God is near to ALL of us, and – if we believe the Gospels – God is most near those who are suffering the most, the poor, the marginalized, the lepers, those isolated because of their position or illness.
And this is GOOD NEWS if we are able to hear it, if we are able to believe it. Because this BOTH AND NEWS of suffering and salvation, of vipers and gentleness, is really what our Presiding Bishop Michael Curry calls the Way of Love.
The WAY of LOVE does not say love only those who are easy to love. It is not a path that says only love when it is convenient to do it. The WAY of LOVE sounds gentle but it is hard and rocky and winding and tiring.
And God, our faith, Paul, and John the Baptist say we are called to LOVE even when it is challenging. Even when there is a virus
Even when there are fewer of us
Even when the consumerist messages of the world seem to contradict the idea that Jesus is the reason for the season.
And here is some more Good News. I think we CAN do this. I think we MUST do this. And I think we are already doing this. We are not waiting, we are preparing the way of the Lord.
Some of this is happening in our partnership through B-SAFE and St. Stephen’s Youth Programs. And I think the Lord is calling us to more.

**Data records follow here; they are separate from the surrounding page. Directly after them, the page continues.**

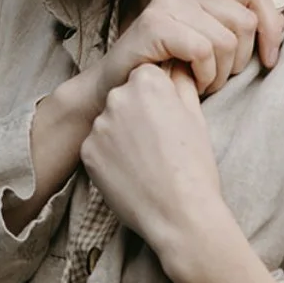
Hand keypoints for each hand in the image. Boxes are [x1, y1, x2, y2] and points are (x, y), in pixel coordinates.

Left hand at [80, 62, 221, 264]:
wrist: (180, 215)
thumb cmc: (194, 167)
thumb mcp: (195, 116)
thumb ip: (181, 85)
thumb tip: (176, 68)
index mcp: (147, 80)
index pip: (145, 79)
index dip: (157, 103)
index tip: (166, 125)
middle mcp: (118, 95)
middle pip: (124, 99)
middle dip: (135, 117)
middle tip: (155, 147)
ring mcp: (100, 124)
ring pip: (109, 125)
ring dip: (121, 139)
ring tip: (143, 164)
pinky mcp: (88, 152)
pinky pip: (97, 150)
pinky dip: (109, 160)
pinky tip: (129, 175)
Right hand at [93, 0, 283, 105]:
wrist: (116, 91)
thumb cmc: (167, 73)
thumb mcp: (209, 48)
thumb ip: (239, 31)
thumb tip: (281, 27)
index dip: (272, 29)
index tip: (269, 61)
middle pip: (245, 22)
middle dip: (239, 62)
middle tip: (217, 79)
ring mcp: (168, 1)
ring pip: (227, 40)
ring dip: (220, 75)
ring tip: (202, 84)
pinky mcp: (155, 23)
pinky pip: (203, 51)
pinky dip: (204, 75)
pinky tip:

Because true partnership is not only charitable giving, even though we DO need this right now…we DO need to share our coats, SSYP families who are still facing a 30% un and underemployment rate DO need groceries.
But if we are ever to get to the Kingdom of God, we need to face all the ways that our country and our democratic policies are designed –largely along racial lines – to give some people MORE than is prescribed for them, more than we are entitled to.
We need to create new and improved, truly inclusive of all, understandings of what it means to limit our greed and to be satisfied with our wages and wealth. We are called by God and today’s Gospel to share the common good – public health, public education, decent housing – with EVERYONE in the common. Amen?
So…what does that really mean right now, during Advent in Boston and Brookline in 2021, in the middle of the middle of a pandemic.
How can we prepare the way of the Lord RIGHT NOW?
Acts of Mercy and Mutual Aid through bags of groceries that support families struggling with underemployment and food insecurity.
New understandings of the Common Good and racial equity through your Courageous Conversations..
Doing Justice by joining with the parents and students of SSYP on our upcoming education campaigns, including helping all students get access to the compensatory services they deserve.
Rejoice in the Lord always; again I will say, Rejoice. Let your gentleness be known to everyone. This is good news for the people.